Text block

Recalling, over the real field, there are only three types of degenerate conics:
- two concurrent lines, where the rank of its matrix is equal to two.
- two parallel lines that are distinct, where the rank of its matrix is equal to two.
- two parallel lines that are coincident, where the rank of its matrix is equal to one.
In the code below, these three types are going to be drawn.
from pyConics import CFigure, CAxes
from pyConics import CPoint, CLine
from pyConics import CConic
from pyConics import cconst
import numpy as np
# Create an empty figure.
# Its width and height are relative to the screen size.
width = 0.35
f: CFigure = CFigure( (width, 16.0 / 9.0 * width ) )
# Create a 1x1 grid of axes from f.
# The title font size is 9.
f.create_axes( ( 1, 1 ) )
# Get the tuple of CAxes classes for the 1x1 grid.
ax = f.axes
# Define a title.
ax[ 0 ].title = 'Plotting degenerate conics.'
# Change its axis.
ax[ 0 ].xlim = ( -10, 10 )
ax[ 0 ].xticks = np.linspace( -10, 10, 21 )
ax[ 0 ].ylim = ( -10, 10 )
ax[ 0 ].yticks = np.linspace( -10, 10, 21 )
# Create and plot two distinct, parallel lines.
l1 = CLine( ( 1, 0, -1 ) ) # x = 1 for all y.
l2 = CLine( ( 1, 0, -4 ) ) # x = 4 for all y.
C0 = CConic( degenerate = ( l1, l2 ), name = 'C0' )
print( C0 )
print( f'The rank of {C0.name} is {C0.rank}.\n' )
ax[ 0 ].plot( C0, '-b', cconicsamples = ( 11, 11 ) )
# Create and plot two concurrent lines.
p1 = CPoint( ( -5, -2 ) )
p2 = CPoint( ( -7, 3 ) )
p3 = CPoint( ( 0, 2 ) )
l1: CLine = p1 * p2
l2: CLine = p1 * p3
C1 = CConic( degenerate = ( l1, l2 ), name = 'C1' )
print( C1 )
print( f'The rank of {C1.name} is {C1.rank}.\n' )
ax[ 0 ].plot( [ p1, p2, p3 ], 'or', C1, '-r',
cconicsamples = ( 11, 11 ), markersize = 3 )

Supplied material
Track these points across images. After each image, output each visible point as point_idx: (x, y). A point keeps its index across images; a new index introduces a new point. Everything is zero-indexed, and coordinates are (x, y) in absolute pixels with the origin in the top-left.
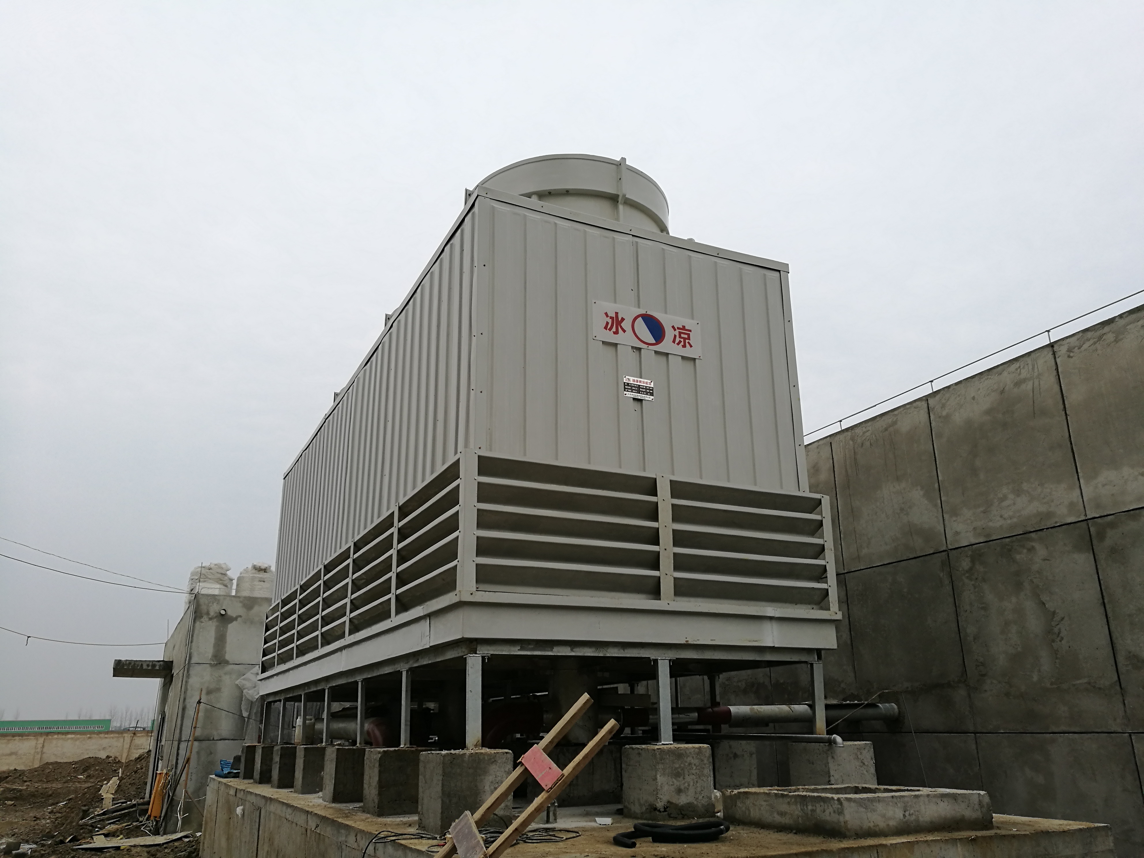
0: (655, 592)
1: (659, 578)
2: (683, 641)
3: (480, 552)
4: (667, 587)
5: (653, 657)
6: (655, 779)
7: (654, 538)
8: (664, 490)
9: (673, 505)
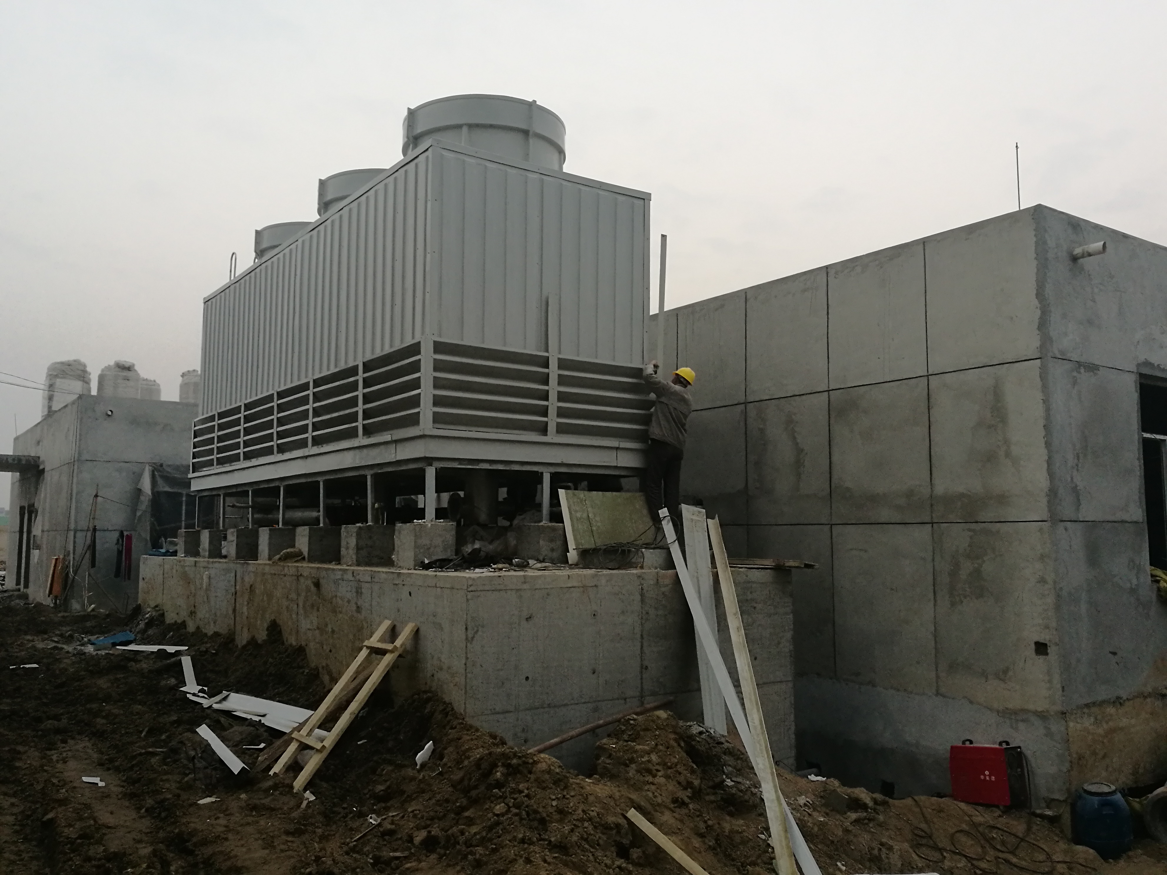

Assignment 1
Extract from the degenerate-conics text the passage that begins at the words "ax[ 0 ].xlim" and stops after "distinct, parallel lines.".
Assignment 2
Answer these questions using the degenerate-conics text.
(a) Which type of degenerate conic has a matrix of rank one?
(b) What limits are assigned to the x-axis?
(c) What name is given to the conic made from the two distinct parallel lines?
Assignment 3
Proceed with the degenerate-conics code, picking up right after its final line.
The data above are not needed for this work.

Answer area 1
ax[ 0 ].xlim = ( -10, 10 )
ax[ 0 ].xticks = np.linspace( -10, 10, 21 )
ax[ 0 ].ylim = ( -10, 10 )
ax[ 0 ].yticks = np.linspace( -10, 10, 21 )
# Create and plot two distinct, parallel lines.

Answer area 2
(a) Two parallel lines that are coincident.
(b) From -10 to 10.
(c) C0.

Answer area 3
# Create and plot two coincident, parallel lines.
p1 = CPoint( ( -8, -9 ) )
p2 = CPoint( ( 6, 4 ) )
l1: CLine = p1 * p2
C2 = CConic( degenerate = ( l1, l1 ), name = 'C2' )
print( C2 )
print( f'The rank of {C2.name} is {C2.rank}.\n' )
ax[ 0 ].plot( [ p1, p2 ], 'og', C2, '-g',
cconicsamples = ( 11, 11 ), markersize = 3 )
# Show Figure on screen.
CFigure.show()
- Working with points, lines, and conics.
In this section, you are going to learn how to work with points, lines, and conics at the same time.
After plotting a circle on the screen, a region painted blue will be used along
with the sequence() method in CConic class to get all points on that region and
that lie in the circle.
Next, those points in the blue region will be tested to check if they really
belong to the conic named C0. This test is going to be performed by the in
operator (__contains__ dunder) of the CConic class.
WARNING:
The CConic.sequence() method calls the pyPlot.contour() method to return
a sequence of CPoint points which lie in C0. The latter method uses an
approximation algorithm to join points of a function of two variables which are
on the same level curve. Therefore, the condition for a point to belong to a
conic depends on the resolution (step) used in the numpy's linspace() method
which creates the range on the x- and y-axis that are passed as arguments to
the sequence() and contour() functions.
The larger the step, the better the result. Try increasing the step from 19 to 51 and see the new results obtained in the console.
Finally, using the multiplication operator (__mul__ dunder) you will be able
to perform operations between a conic and a point (CConic * CPoint) and between
a conic and a straight line (CConic * CLine), namely:
-
Given a conic $C$ and a point $p \in C$, the $C * p$ operation,
CConic * CPoint, will return a line $l$,CLine, where $l$ will be tangent to the given conic $C$ at the given point $p$. -
Given a non-degenerate conic $C$ and a line $l$, where $l$ is tangent to $C$ at a point $p$ to be determinated, the $C * l$ operation,
CConic * CLine, will return the unknown point $p$,CPoint, that belongs to the conic $C$ and to the line $l$.
from pyConics import CFigure, CAxes
from pyConics import CPoint, CLine
from pyConics import CConic
from pyConics import cconst
import numpy as np
import matplotlib.patches as patches
from matplotlib.path import Path
# Create an empty figure.
# Its width and height are relative to the screen size.
width = 0.35
f: CFigure = CFigure( (width, 16.0 / 9.0 * width ) )
# Create a 1x1 grid of axes from f.
# The title font size is 9.
f.create_axes( ( 1, 1 ) )
# Get the tuple of CAxes classes for the 1x1 grid.
ax = f.axes
# Define a title.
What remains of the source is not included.